Bug: Rename script misses some ref-by topics
Test case
- In TopicOne, add a link to TopicTwo this way :
__See also TopicTwo__
- The link to topic is well expanded
- Try to rename TopicTwo.
- TopicOne won't appear in the referrers list.
- Submit the new name.
- Logically, TopicOne isn't updated.
Environment
TWiki version: |
20011201 |
TWiki plugins: |
|
Server OS: |
W2K |
Web server: |
Apache |
Perl version: |
|
Client OS: |
|
Web Browser: |
|
--
JeromeBouvattier - 26 Mar 2002
Follow up
This is probably caused by the bug mentioned in
RefBySearchMissesLinks. The ref-by search fails if the link is the last word. --
ArthurClemens - 17 Sep 2003
This may be similar in nature, but will not be in the same piece of software. Rename has different and more complex ways of detecting references. I'll try and see what's going on.
--
JohnTalintyre - 17 Sep 2003
Have a look at
BugInTopicRenaming - I've put in a patch that makes this work with
I18N again, and it worked OK when tested on my site. May require a bit of modification to fix this as well, but I'm happy to help if needed.
--
RichardDonkin - 18 Sep 2003
Fix record
The above refers to:
__See also TopicTwo__
interestingly
__TopicTwo also interesting__
does no link in
TopicTwo. In other words it's okay to have an underscore after a
WikiWord, but not before.
The offending line for the rename not working is in
Search.pm
and is:
my $match = "(^|[^A-Za-z0-9_.])($originalSearch)(?=[^A-Za-z0-9_]|\$)";
^
Remove the indicate underscore and the reference will be picked up correctly. Unfortunately a key problem is that the way rename detects links is different to the rendering in TWiki, would be a lot neater if topics produced marked up output that could be scanned by rename; but many issues with getting to this point e.g. performance.
Anyone see any problem with this fix?
--
JohnTalintyre - 19 Sep 2003
Your fix looks OK, but should be made
I18N-safe by eliminating the A-Z ranges. See my patch in
BugInTopicRenaming for similar regexes that work with
I18N (the bug there was due to incorrect quoting).
--
RichardDonkin - 21 Sep 2003
Fix put in with some (I hope)

### [What is expected]
From the rename bug thread, write out word for word the passage starting with "Bug: Rename script" and going on through "to rename TopicTwo.".

[Data records]
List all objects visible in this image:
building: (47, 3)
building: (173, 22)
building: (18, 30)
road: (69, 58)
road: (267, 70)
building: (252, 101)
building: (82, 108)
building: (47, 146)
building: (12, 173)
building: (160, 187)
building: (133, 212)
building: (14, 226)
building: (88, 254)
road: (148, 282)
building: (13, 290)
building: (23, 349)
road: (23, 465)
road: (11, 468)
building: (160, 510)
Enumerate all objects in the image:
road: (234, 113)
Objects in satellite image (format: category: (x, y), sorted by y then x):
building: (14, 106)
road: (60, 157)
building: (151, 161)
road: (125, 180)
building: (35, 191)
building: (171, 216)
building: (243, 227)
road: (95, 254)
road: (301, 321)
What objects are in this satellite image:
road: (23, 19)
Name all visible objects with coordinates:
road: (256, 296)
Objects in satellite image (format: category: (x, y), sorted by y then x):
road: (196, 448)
==
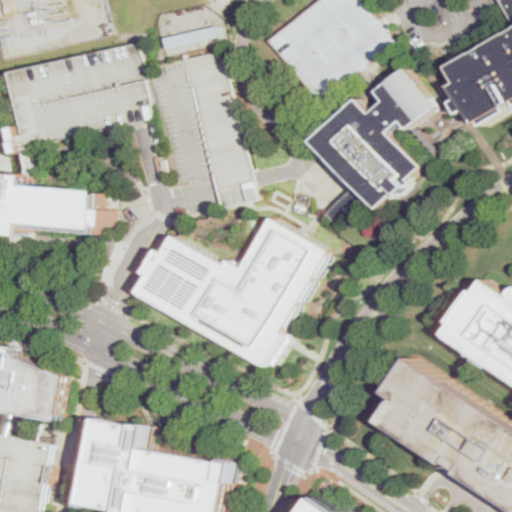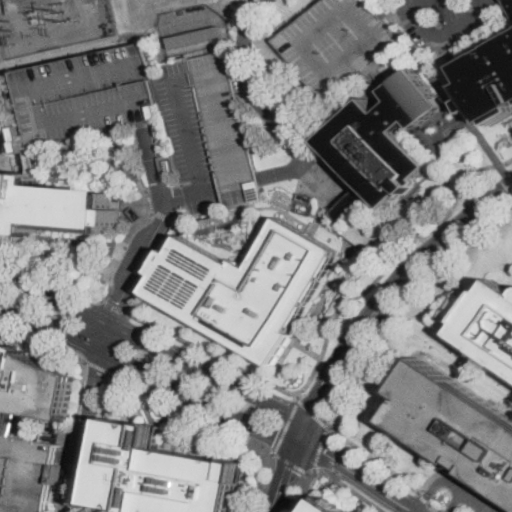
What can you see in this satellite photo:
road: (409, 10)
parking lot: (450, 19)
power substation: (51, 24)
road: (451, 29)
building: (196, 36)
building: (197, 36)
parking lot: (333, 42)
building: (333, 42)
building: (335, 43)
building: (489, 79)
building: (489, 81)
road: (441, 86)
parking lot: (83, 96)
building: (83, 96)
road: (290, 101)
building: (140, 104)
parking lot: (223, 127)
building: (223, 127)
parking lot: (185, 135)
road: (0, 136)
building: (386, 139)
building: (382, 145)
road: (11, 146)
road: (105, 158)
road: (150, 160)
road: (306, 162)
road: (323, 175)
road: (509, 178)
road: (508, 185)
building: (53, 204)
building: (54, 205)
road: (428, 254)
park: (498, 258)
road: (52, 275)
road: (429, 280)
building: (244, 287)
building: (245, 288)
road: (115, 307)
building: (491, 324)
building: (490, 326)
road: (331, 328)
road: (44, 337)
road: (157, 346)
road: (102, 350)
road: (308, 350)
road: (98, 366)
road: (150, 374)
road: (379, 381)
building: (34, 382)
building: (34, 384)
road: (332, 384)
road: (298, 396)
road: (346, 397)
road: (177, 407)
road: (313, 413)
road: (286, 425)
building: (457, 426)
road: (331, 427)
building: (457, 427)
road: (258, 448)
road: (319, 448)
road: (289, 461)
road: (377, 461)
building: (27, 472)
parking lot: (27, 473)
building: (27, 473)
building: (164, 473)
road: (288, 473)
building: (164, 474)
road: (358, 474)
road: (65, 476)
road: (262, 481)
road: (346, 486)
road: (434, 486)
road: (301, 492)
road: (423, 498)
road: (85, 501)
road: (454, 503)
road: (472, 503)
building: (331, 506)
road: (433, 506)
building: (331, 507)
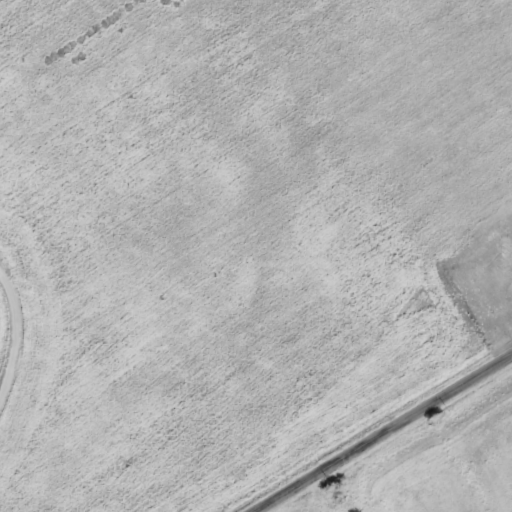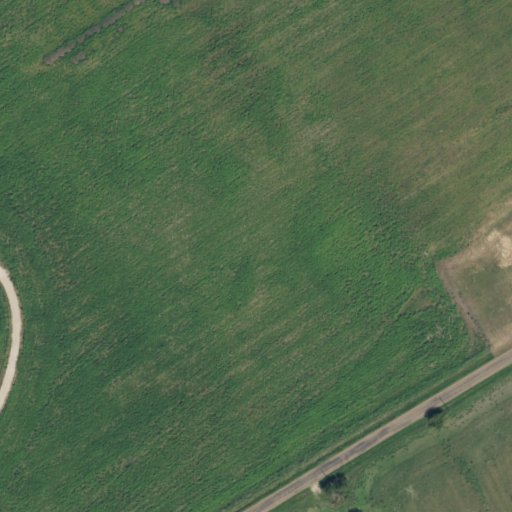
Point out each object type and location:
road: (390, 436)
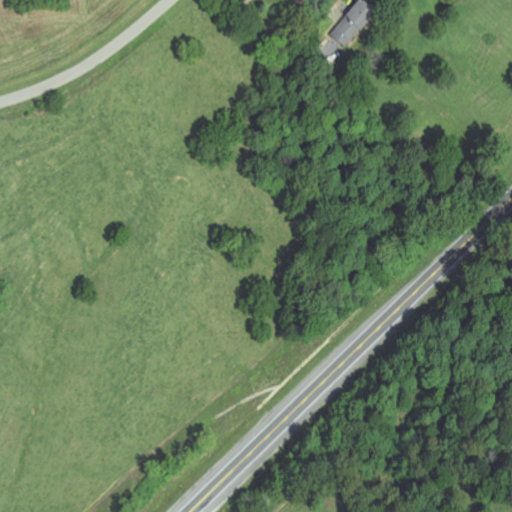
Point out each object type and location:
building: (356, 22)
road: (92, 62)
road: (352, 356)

### [Response to this task]
Bug: Rename script misses some ref-by topics
Test case
- In TopicOne, add a link to TopicTwo this way :
__See also TopicTwo__
- The link to topic is well expanded
- Try to rename TopicTwo.